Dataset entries
☆ ☆ ☆ ☆

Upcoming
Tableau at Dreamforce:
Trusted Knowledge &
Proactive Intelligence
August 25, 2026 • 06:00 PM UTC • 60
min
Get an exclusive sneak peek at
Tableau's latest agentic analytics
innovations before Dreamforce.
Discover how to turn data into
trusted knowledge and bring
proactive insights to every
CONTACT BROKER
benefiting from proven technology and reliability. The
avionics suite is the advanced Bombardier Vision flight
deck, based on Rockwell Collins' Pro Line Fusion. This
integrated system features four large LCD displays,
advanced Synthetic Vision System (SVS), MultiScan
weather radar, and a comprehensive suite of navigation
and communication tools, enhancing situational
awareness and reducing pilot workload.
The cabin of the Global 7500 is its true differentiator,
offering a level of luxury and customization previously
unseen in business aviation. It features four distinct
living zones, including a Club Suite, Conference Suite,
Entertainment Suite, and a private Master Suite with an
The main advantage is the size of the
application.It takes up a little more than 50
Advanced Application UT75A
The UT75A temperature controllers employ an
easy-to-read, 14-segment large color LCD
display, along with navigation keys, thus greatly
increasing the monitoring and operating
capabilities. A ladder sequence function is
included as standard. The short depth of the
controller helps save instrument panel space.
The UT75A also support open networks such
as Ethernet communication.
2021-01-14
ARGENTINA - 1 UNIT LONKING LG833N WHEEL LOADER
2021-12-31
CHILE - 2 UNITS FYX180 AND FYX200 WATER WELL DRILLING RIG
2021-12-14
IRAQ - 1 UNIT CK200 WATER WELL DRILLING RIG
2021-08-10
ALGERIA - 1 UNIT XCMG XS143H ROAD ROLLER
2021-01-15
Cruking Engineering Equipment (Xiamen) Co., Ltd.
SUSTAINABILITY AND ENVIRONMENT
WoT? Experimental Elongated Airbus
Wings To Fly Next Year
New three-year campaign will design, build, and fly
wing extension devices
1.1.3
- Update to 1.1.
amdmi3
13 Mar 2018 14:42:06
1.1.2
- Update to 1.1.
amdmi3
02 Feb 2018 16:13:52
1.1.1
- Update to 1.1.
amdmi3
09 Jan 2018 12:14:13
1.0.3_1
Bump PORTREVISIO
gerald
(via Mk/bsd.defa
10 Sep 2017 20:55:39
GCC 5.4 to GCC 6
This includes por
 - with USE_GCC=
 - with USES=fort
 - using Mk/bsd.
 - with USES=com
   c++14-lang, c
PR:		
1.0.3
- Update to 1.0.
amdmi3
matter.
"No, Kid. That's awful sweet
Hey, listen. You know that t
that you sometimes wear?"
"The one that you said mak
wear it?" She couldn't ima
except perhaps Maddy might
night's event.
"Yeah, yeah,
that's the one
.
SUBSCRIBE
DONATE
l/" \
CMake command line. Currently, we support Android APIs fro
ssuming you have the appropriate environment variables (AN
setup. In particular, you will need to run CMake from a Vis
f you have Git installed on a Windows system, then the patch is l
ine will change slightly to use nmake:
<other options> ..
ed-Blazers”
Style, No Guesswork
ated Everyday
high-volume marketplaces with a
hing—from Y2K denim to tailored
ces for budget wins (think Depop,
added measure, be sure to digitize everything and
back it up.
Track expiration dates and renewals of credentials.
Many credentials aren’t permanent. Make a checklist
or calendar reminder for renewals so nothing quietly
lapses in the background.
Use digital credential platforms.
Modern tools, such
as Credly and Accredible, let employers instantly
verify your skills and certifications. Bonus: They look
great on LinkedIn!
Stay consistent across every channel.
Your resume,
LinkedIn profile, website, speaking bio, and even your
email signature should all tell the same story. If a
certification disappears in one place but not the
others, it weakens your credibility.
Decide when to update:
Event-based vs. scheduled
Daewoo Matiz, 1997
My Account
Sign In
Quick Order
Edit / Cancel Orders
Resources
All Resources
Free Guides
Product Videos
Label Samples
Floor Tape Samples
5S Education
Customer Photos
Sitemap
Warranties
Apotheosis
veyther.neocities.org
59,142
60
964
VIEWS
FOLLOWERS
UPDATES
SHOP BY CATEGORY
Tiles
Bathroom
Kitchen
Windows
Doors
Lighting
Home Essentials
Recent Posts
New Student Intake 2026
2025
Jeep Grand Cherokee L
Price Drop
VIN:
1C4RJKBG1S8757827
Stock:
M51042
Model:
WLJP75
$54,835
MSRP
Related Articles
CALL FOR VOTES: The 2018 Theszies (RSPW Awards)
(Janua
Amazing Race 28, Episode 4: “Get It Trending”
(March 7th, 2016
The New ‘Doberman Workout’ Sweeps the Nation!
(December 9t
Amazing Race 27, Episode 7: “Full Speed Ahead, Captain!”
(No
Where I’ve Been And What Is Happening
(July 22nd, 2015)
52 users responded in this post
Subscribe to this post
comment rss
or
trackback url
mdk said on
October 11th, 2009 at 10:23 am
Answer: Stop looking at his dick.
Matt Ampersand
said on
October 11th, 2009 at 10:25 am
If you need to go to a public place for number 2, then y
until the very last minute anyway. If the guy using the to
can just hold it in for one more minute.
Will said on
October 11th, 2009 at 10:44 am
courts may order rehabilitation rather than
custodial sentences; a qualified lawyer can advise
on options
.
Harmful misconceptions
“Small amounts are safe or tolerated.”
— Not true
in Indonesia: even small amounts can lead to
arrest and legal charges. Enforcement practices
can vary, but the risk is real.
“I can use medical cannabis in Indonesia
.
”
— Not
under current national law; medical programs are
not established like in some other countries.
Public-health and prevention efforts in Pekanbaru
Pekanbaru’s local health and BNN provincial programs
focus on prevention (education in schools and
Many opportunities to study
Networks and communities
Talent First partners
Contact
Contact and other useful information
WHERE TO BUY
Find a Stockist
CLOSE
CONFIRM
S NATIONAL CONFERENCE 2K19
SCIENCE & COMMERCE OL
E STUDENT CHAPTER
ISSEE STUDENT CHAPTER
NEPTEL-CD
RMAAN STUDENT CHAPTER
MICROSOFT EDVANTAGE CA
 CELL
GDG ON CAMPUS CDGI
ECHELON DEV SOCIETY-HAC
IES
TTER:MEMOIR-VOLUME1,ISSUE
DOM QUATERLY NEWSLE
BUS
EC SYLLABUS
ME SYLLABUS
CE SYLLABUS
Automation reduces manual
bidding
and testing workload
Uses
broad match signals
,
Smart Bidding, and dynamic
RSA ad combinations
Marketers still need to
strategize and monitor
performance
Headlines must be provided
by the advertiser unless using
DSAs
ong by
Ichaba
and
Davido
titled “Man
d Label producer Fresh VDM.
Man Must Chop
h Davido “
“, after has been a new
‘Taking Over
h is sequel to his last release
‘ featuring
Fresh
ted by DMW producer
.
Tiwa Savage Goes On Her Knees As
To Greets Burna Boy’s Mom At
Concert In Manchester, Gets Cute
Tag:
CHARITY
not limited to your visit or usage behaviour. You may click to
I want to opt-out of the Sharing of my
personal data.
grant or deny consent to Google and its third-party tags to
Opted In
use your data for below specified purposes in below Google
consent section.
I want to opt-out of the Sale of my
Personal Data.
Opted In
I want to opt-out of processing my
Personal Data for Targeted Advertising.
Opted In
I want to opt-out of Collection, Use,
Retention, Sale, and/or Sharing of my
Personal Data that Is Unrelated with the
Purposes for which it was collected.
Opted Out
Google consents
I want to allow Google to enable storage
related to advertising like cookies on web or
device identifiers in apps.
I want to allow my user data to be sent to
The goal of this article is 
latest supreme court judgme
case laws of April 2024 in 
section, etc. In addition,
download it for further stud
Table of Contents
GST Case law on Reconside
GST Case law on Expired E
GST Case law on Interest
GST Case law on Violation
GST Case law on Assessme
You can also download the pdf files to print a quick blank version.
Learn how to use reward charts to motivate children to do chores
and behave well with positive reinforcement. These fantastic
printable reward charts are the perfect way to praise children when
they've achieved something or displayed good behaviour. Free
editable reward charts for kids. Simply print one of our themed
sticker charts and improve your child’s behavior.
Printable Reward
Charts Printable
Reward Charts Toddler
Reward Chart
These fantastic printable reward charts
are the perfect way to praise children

☆ ☆ ☆ ☆

# Work task
Please extract every line of the records above that contains the word "medical".

# Answer to the problem
“I can use medical cannabis in Indonesia
under current national law; medical programs are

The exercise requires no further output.